Os trabalhadores protestantes dizem que esgotaram todos os caminhos internos para um remédio da empresa, e é por isso que eles estão indo a público com suas reclamações. “Conversamos com nossa liderança. Fomos para a equipe do Povo. Nós intensificamos através da Conduta Empresarial. Nada mudou”, dizem. “É hora de pensar diferente.”

De acordo com o The Verge, cerca de 15 pessoas estavam envolvidas na organização do esforço. Hoje cedo, eles compartilharam a notícia em um servidor Discord de 200 pessoas para funcionários e empreiteiros da Apple.
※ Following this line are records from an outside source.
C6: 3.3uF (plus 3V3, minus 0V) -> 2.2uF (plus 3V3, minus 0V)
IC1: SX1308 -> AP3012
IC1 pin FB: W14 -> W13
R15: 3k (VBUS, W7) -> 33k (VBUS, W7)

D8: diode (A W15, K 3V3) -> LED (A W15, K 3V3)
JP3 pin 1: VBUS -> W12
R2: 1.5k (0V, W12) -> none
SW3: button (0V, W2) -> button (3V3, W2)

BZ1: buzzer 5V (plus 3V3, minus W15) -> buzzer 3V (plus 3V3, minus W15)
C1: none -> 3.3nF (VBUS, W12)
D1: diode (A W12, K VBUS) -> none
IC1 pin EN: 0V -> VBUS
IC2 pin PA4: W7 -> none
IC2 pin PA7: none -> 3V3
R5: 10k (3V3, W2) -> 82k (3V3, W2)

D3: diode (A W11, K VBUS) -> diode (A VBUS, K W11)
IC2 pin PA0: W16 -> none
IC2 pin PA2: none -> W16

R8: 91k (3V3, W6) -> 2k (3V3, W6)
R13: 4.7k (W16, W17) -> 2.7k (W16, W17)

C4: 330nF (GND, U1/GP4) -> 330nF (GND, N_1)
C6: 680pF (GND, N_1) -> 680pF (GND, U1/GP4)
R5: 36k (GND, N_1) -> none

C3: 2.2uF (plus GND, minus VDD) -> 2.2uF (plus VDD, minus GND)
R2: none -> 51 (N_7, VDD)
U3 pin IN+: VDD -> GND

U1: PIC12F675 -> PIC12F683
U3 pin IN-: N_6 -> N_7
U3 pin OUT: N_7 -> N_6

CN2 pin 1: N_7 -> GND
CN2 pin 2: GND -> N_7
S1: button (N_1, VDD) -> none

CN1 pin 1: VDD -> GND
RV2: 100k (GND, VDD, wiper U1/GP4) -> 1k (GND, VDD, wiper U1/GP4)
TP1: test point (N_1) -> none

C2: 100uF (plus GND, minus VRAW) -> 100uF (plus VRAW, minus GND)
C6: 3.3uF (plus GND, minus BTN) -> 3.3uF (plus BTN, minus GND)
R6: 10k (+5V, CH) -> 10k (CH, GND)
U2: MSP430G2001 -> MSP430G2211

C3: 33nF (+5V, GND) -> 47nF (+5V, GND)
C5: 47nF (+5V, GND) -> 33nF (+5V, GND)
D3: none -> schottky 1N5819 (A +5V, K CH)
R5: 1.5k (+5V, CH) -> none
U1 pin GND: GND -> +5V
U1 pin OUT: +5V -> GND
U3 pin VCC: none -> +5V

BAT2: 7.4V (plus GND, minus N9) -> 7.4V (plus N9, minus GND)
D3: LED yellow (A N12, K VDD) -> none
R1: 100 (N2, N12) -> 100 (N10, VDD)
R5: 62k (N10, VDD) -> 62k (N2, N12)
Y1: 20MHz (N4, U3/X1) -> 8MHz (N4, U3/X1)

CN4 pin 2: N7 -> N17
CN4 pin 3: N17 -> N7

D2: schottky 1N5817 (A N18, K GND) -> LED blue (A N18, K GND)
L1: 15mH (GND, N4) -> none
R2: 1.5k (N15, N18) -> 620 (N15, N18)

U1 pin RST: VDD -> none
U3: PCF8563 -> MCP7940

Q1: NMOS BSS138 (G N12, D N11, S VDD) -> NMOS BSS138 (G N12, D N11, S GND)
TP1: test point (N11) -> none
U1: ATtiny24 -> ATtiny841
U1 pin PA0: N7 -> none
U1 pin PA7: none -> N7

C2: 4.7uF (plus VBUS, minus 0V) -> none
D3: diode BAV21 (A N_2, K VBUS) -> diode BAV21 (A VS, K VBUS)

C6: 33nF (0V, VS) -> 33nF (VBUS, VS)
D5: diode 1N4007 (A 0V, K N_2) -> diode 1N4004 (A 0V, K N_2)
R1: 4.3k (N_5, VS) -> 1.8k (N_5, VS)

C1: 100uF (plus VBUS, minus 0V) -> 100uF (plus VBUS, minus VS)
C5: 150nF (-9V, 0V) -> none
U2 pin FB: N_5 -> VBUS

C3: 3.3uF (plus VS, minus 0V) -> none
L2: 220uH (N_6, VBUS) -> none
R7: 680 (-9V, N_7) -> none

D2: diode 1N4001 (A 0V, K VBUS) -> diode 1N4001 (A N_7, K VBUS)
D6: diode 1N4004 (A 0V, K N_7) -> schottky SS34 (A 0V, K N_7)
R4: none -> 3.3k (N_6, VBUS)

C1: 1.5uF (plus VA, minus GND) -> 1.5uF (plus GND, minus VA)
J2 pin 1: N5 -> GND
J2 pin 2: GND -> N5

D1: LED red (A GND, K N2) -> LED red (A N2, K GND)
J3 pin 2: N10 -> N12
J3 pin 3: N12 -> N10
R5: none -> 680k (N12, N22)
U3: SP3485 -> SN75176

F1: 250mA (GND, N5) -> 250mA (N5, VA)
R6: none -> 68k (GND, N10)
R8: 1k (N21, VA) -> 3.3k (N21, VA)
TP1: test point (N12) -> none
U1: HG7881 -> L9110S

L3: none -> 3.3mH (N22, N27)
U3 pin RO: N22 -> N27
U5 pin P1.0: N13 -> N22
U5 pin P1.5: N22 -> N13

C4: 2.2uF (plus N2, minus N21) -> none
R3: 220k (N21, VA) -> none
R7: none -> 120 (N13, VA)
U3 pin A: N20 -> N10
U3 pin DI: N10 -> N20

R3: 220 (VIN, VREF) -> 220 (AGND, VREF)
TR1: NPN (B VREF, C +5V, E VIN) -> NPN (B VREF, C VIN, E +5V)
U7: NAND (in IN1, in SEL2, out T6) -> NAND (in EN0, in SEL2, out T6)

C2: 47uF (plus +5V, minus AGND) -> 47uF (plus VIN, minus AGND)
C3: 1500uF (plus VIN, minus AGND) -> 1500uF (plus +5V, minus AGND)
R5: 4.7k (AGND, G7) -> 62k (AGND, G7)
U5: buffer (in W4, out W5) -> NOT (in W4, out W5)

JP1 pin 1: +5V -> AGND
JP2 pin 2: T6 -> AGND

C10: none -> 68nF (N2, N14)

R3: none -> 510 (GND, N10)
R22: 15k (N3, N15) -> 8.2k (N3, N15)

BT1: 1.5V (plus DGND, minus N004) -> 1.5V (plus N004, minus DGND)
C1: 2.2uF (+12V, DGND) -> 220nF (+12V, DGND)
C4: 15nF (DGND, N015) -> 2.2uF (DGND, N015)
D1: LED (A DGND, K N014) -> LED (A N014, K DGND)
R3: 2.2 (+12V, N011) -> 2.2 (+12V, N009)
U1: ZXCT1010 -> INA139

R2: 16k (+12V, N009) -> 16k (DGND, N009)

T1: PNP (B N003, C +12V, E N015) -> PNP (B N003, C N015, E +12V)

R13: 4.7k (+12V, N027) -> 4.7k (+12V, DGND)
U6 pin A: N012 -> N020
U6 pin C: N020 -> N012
Entramos em contato com a Apple para comentar.

A ação ocorre no caso de a Apple enfrentar questões sobre seu manuseio do sexismo no local de trabalho. Em agosto, a empresa colocou Ashley Gjøvik, gerente sênior do programa de engenharia, em licença administrativa remunerada. Em uma série de tweets, Gjøvik compartilhou várias interações com a equipe de relações com funcionários da empresa. Um desses detalhes é um episódio em que uma gerente se referiu ao seu “tom” nas apresentações e disse: “Eu não ouvi você subindo uma oitava no final de suas declarações.” A Apple está investigando as alegações de Gjøvik.

“Há muito mais informações sobre minha história e minhas preocupações sobre as condições de trabalho da Apple que ainda não fiz público”, diz Gjøvik em um site que ela criou para narrar sua experiência na empresa. “Eu só recorri a isso porque tudo o que tentei internamente falhou.”